Johnny Depp’s Captain Jack is as watchable as ever, the right side of caricature. Bill Nighy earns points for his voicing of a Scottish-sounding squid. But it’s Tom Hollander who quietly eats the screen as the scheming bad hat. The action seems forced, though, with more damp squibs than fireworks – the stirring Hans Zimmer score finding no spark to explode it into full orchestration. Yet returning director Gore Verbinski (The Ring, The Weather Man) does stage a couple of grandstanding set-pieces. If cracking special effects float your boat, then the kraken’s sinking of one is a corker. And a three-way swordfight on a runaway water-wheel is the highlight – thrilling, comic and stunningly shot.

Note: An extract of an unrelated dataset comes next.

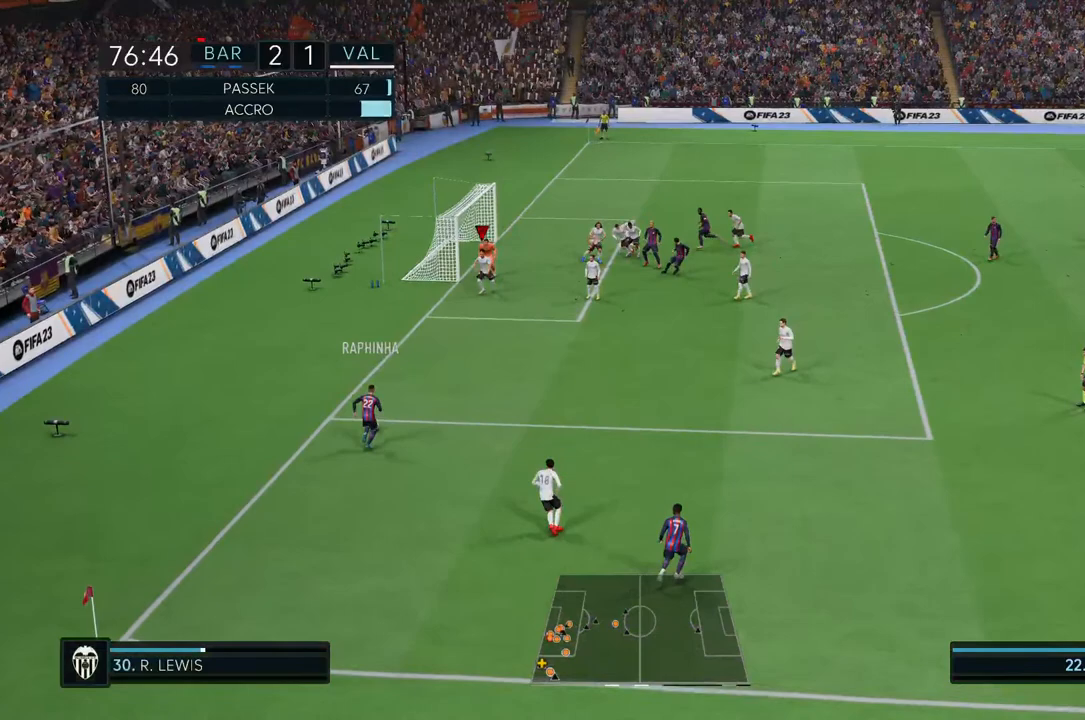
{"buttons": ["R2"], "left_stick": "down", "right_stick": "center", "events": [[217, "left_stick", "down"]]}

Dead Man’s Chest is not so much “blistering barnacles” – as Tintin’s Captain Haddock might have said – more a “mildly tasty fish-soup appetizer” to keep us hungry for part three. Preying on the patience and good will established by the first movie, you certainly feel the real pay-off is yet to come. It better had – as you don’t really get one here. Even the after-credits snippet misses a beat this time; before, a crucial plot-point was delivered, but here we get something – appropriately enough - more superficial. Pirates of the Caribbean: Curse of the Black Pearl was as fast-paced as the theme-park ride on which it was based. Dead Man’s Chest is mostly fun, sometimes terrific, but all in all a bit too soggy.